======== PROVIDED PASSAGE
Intension/Sinn

fritz@rodin.wustl.edu (Fritz Lehmann)
Date: Fri, 11 Feb 94 03:02:19 CST
From: fritz@rodin.wustl.edu (Fritz Lehmann)
Message-id: <9402110902.AA05795@rodin.wustl.edu>
To: cg@cs.umn.edu, interlingua@ISI.EDU, phayes@cs.uiuc.edu
Subject: Intension/Sinn
Cc: wille@mathematik.th-darmstadt.de

      About KIF and Conceptual Graphs, I remarked earlier:

>>P.P.S. Must we totally neglect intension?  Sinn?  Two facts
>>are: A. There are too many different discordant notions of
>>what "intensions" are and many are hard to formalize neatly,
>>whereas everybody pretty much understands extensions as a formalism.
>>B. Notwithstanding fact A., intensions really matter more than
>>extensions.  Triangularity is the thing to know about, not the set of
>>triangles.  Same goes for Democracy, puffinhood and FAX machines.

     Pat Hayes replied:
>Well, yes, but....care is needed in discussions like this. For a
>start, it is notoriously difficult to say what intensions ARE:

     Yes, that's fact A.
================
======== DATA SHOWN
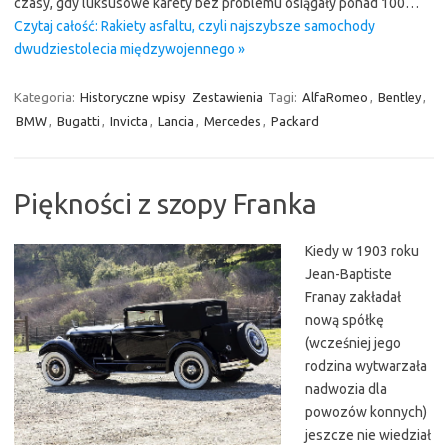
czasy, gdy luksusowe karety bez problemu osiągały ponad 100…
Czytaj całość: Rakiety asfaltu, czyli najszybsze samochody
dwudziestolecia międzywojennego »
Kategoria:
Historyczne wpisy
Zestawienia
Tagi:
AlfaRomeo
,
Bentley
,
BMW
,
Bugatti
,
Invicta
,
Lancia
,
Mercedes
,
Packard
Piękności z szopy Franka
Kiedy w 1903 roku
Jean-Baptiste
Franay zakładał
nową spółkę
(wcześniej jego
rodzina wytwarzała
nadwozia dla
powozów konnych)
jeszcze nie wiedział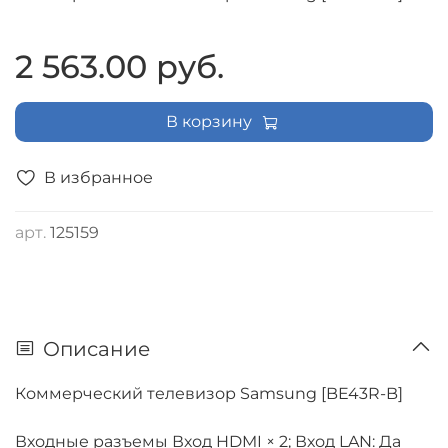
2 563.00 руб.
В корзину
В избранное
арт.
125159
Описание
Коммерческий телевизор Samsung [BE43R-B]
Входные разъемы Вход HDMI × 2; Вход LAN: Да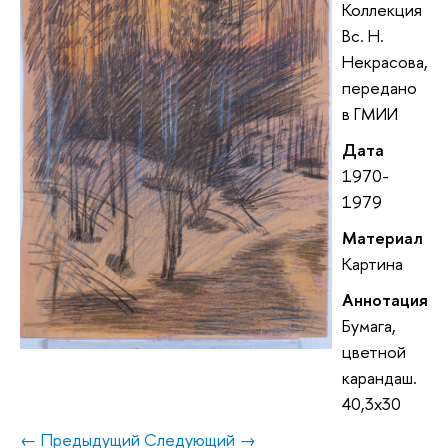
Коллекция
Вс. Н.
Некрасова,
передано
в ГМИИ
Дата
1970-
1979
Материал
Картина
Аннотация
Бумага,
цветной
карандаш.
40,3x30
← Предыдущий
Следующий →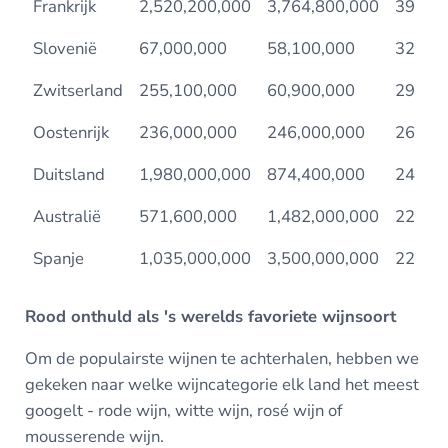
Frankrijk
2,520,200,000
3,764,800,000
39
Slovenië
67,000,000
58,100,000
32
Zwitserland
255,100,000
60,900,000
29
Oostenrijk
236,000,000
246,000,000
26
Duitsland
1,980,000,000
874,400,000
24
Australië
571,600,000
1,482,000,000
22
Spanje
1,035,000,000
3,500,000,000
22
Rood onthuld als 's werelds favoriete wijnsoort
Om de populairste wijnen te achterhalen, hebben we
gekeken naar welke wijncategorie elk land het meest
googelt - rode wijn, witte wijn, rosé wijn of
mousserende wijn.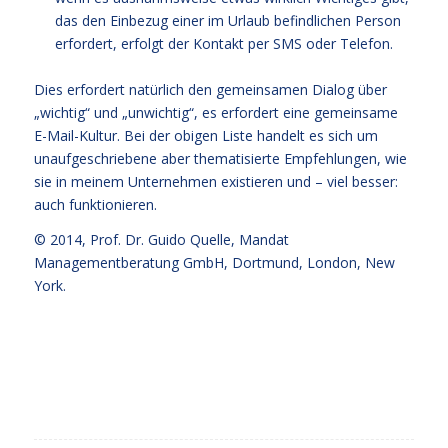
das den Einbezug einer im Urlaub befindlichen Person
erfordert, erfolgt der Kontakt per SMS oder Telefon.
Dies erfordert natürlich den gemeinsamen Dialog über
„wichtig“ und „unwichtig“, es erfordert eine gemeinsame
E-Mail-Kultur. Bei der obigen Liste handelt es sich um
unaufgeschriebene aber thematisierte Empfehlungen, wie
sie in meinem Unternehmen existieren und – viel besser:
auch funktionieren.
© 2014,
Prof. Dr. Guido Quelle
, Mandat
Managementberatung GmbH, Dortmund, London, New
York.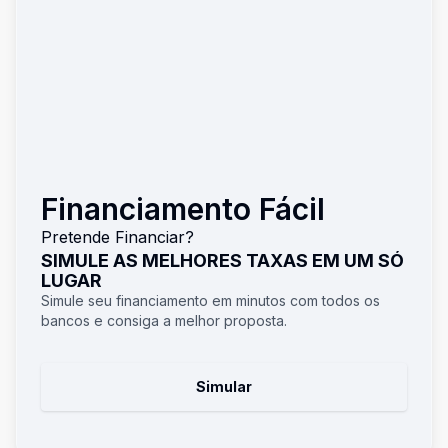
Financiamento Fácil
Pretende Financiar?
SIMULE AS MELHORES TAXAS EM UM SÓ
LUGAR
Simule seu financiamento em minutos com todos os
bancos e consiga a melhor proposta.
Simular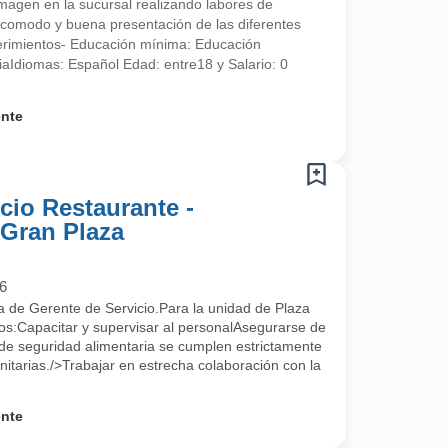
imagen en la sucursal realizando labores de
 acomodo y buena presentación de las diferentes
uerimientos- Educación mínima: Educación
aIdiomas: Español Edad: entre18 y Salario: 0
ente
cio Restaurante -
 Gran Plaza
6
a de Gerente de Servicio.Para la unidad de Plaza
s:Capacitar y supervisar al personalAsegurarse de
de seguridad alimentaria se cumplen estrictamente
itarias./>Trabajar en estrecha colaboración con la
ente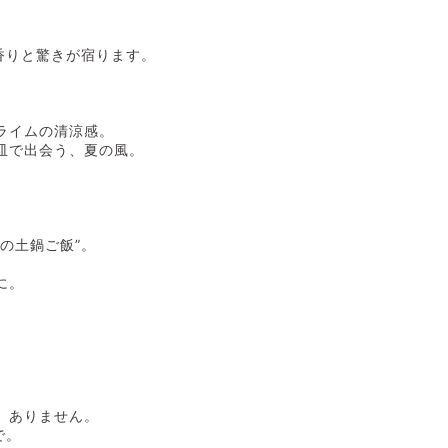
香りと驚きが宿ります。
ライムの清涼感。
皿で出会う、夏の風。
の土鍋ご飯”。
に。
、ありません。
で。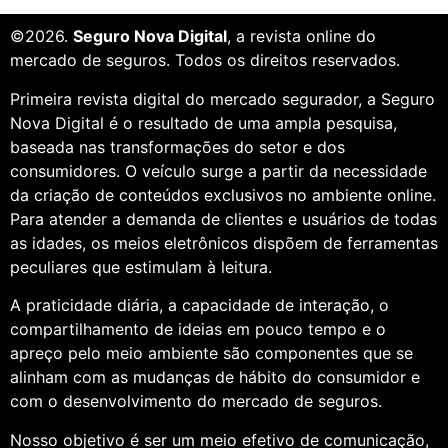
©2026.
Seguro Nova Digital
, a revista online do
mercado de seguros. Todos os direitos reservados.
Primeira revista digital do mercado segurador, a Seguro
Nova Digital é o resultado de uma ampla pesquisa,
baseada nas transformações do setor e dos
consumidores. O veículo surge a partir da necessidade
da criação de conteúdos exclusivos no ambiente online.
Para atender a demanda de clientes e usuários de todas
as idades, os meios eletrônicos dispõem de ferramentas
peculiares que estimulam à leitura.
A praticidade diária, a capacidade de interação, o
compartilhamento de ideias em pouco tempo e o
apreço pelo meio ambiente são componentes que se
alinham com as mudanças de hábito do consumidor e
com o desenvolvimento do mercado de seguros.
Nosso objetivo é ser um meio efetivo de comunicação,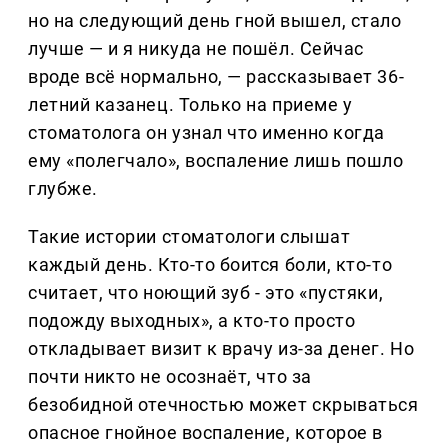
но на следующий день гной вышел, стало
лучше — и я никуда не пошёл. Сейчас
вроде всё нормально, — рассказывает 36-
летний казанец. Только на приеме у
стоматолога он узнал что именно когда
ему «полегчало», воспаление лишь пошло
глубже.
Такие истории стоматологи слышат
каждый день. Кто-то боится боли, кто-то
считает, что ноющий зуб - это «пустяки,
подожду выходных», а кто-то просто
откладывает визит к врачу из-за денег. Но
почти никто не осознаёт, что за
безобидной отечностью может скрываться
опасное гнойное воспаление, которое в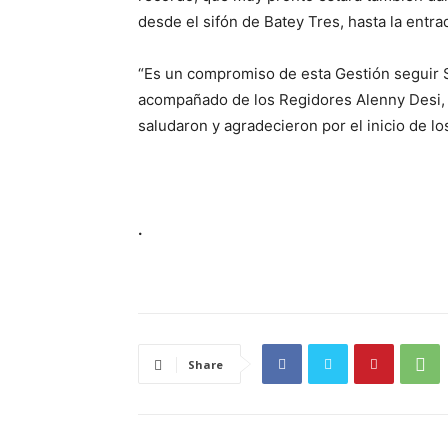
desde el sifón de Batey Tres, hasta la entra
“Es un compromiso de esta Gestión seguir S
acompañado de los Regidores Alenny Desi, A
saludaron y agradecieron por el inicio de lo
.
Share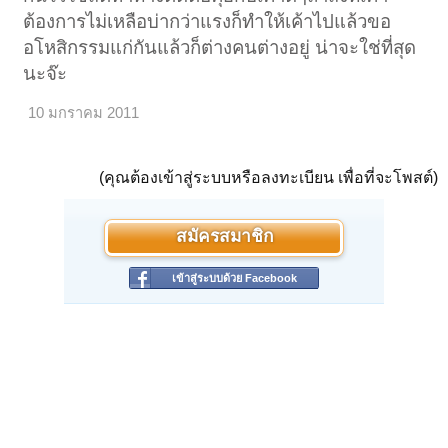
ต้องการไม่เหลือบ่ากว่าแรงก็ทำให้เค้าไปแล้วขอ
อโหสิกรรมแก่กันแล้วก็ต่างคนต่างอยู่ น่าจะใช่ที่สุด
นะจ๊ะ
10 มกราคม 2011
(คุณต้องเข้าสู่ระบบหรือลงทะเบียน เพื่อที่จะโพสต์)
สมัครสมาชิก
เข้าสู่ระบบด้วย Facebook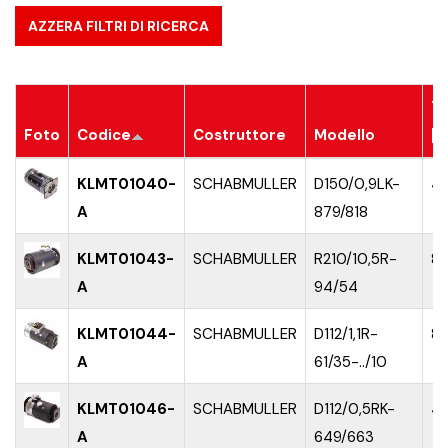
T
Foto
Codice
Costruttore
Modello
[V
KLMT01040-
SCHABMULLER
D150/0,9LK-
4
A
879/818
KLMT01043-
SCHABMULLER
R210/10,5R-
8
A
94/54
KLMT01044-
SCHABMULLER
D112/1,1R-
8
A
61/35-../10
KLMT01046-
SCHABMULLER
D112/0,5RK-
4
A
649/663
================
== BRIEF 1 ==
In the Intension/Sinn message, reproduce the passage from "Message-id: <9402110902.AA05795@rodin.wustl.edu>" to "as a formalism.".
== BRIEF 2 ==
In the Intension/Sinn message, besides triangularity, which three things are named as cases where the intension matters more than the extension?

== YOUR SOLUTION 1 ==
Message-id: <9402110902.AA05795@rodin.wustl.edu>
To: cg@cs.umn.edu, interlingua@ISI.EDU, phayes@cs.uiuc.edu
Subject: Intension/Sinn
Cc: wille@mathematik.th-darmstadt.de

      About KIF and Conceptual Graphs, I remarked earlier:

>>P.P.S. Must we totally neglect intension?  Sinn?  Two facts
>>are: A. There are too many different discordant notions of
>>what "intensions" are and many are hard to formalize neatly,
>>whereas everybody pretty much understands extensions as a formalism.

== YOUR SOLUTION 2 ==
Democracy, puffinhood and FAX machines.